Doctors, Patients Fail
To Discuss Drug Costs
Many chronically ill patients never tell their doctor or nurse they have had to cut back on prescription drugs because they are too expensive, and many physicians never ask if the drugs are affordable, a study said yesterday.
"This study suggests that most patients who fail to alert clinicians about their medication cost problems are not asked about their ability to pay for their medication, and many perceive that clinicians are unwilling or unable to help them with this problem," said the report by John D. Piette and colleagues at the University of Michigan.
The study was based on a survey of 600 chronically ill adults with an average age of 62.
The report in the current issue of the Archives of Internal Medicine found that two in three patients did not tell their doctor or nurse that they intended to cut back on their medication because they could not afford it. Of those who did not disclose their intentions, 66 percent said they had not been asked about their ability to pay.

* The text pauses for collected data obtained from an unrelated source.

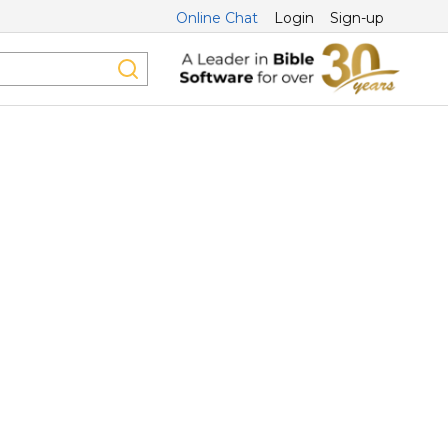
Online Chat
Login
Sign-up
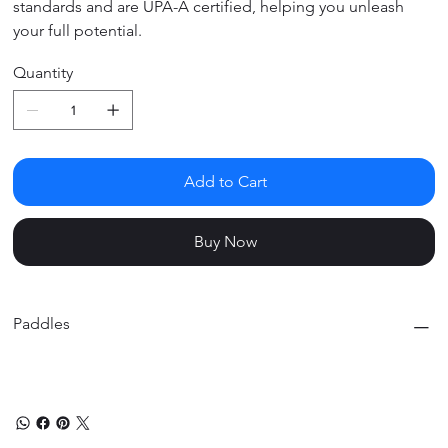
standards and are UPA-A certified, helping you unleash
your full potential.
Quantity
Add to Cart
Buy Now
Paddles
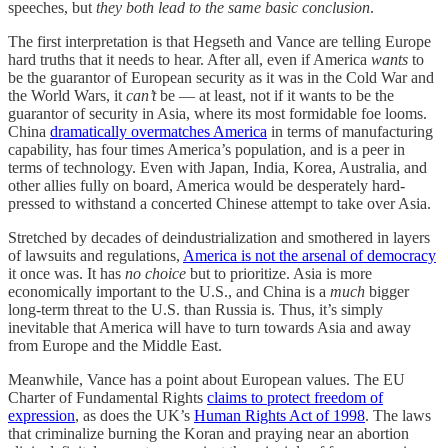
speeches, but
they both lead to the same basic conclusion
.
The first interpretation is that Hegseth and Vance are telling Europe
hard truths that it needs to hear. After all, even if America
wants
to
be the guarantor of European security as it was in the Cold War and
the World Wars, it
can’t
be — at least, not if it wants to be the
guarantor of security in Asia, where its most formidable foe looms.
China
dramatically overmatches America
in terms of manufacturing
capability, has four times America’s population, and is a peer in
terms of technology. Even with Japan, India, Korea, Australia, and
other allies fully on board, America would be desperately hard-
pressed to withstand a concerted Chinese attempt to take over Asia.
Stretched by decades of deindustrialization and smothered in layers
of lawsuits and regulations,
America is not the arsenal of democracy
it once was. It has
no choice
but to prioritize. Asia is more
economically important to the U.S., and China is a
much
bigger
long-term threat to the U.S. than Russia is. Thus, it’s simply
inevitable that America will have to turn towards Asia and away
from Europe and the Middle East.
Meanwhile, Vance has a point about European values. The EU
Charter of Fundamental Rights
claims to protect freedom of
expression
, as does the UK’s
Human Rights Act of 1998
. The laws
that criminalize burning the Koran and praying near an abortion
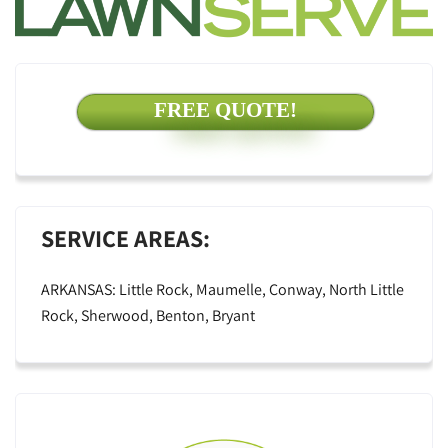
FREE QUOTE!
SERVICE AREAS:
ARKANSAS: Little Rock, Maumelle, Conway, North Little
Rock, Sherwood, Benton, Bryant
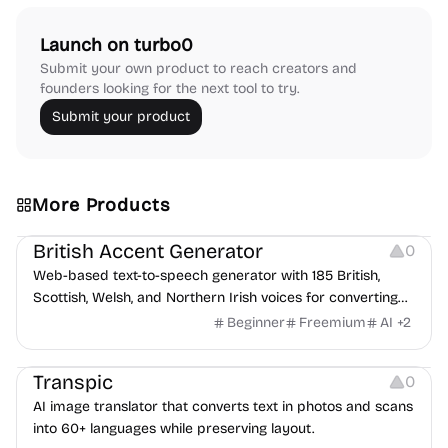
Launch on turbo0
Submit your own product to reach creators and
founders looking for the next tool to try.
Submit your product
More Products
Audio Resources
British Accent Generator
0
Web-based text-to-speech generator with 185 British,
Scottish, Welsh, and Northern Irish voices for converting
scripts into downloadable UK English audio.
Beginner
Freemium
AI
+
2
Image Editing
Transpic
0
AI image translator that converts text in photos and scans
into 60+ languages while preserving layout.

Thirty percent said they had been told about programs to help pay drug costs, and 28 percent were told to substitute less expensive drugs.
Lens Implant Approved To Fix Nearsightedness
There is a new option for people with extreme nearsightedness, whose world loses its crisp edge just a few inches from their noses, after the Food and Drug Administration approved the first implantable lens for the condition yesterday.
A surgeon slips the lens through a small incision and implants it in front of the natural lens. The tiny hard plastic lens works behind the scenes to help the eye create in-focus images.
An estimated 53 percent of Americans use contact lenses or eyeglasses to correct their vision.
The lens implant is designed to provide an alternative to glasses, contact lenses or Lasik surgery for people who have trouble seeing distant objects. Already in use in Europe, the lens is manufactured by Ophtec USA Inc., of Boca Raton, Fla. It will be distributed by American Medical Optics under the Verisyse brand name.
The lens implant, which will cost $3,000 to $4,000 per eye, currently is targeted at patients who, for various reasons, cannot undergo Lasik, which costs an average of $1,785 per eye.
The lens implant typically is not covered by health insurance.
Image Could Be Planet Outside Solar System
The image of a blurry red ball near a failed star just might be the first picture ever snapped of a planet outside our solar system, an astronomer who helped find the object said yesterday.
If it is a planet, it is probably a gas giant like Jupiter, said Benjamin M. Zuckerman of the University of California at Los Angeles, part of an international team of scientists that located the object.
Close by cosmic standards, the object known as a Giant Planet Candidate Companion is about 230 light-years away from Earth.
Scientists have detected more than 100 "exoplanets" but have never directly observed them. Until now, they have confirmed these planets' existence by a characteristic wobble they cause in the stars they orbit.
The brown dwarf is known as 2M1207 and is located in the TW Hydrae Association, in the direction of the constellation Hydra (the Water Snake) in the southern sky.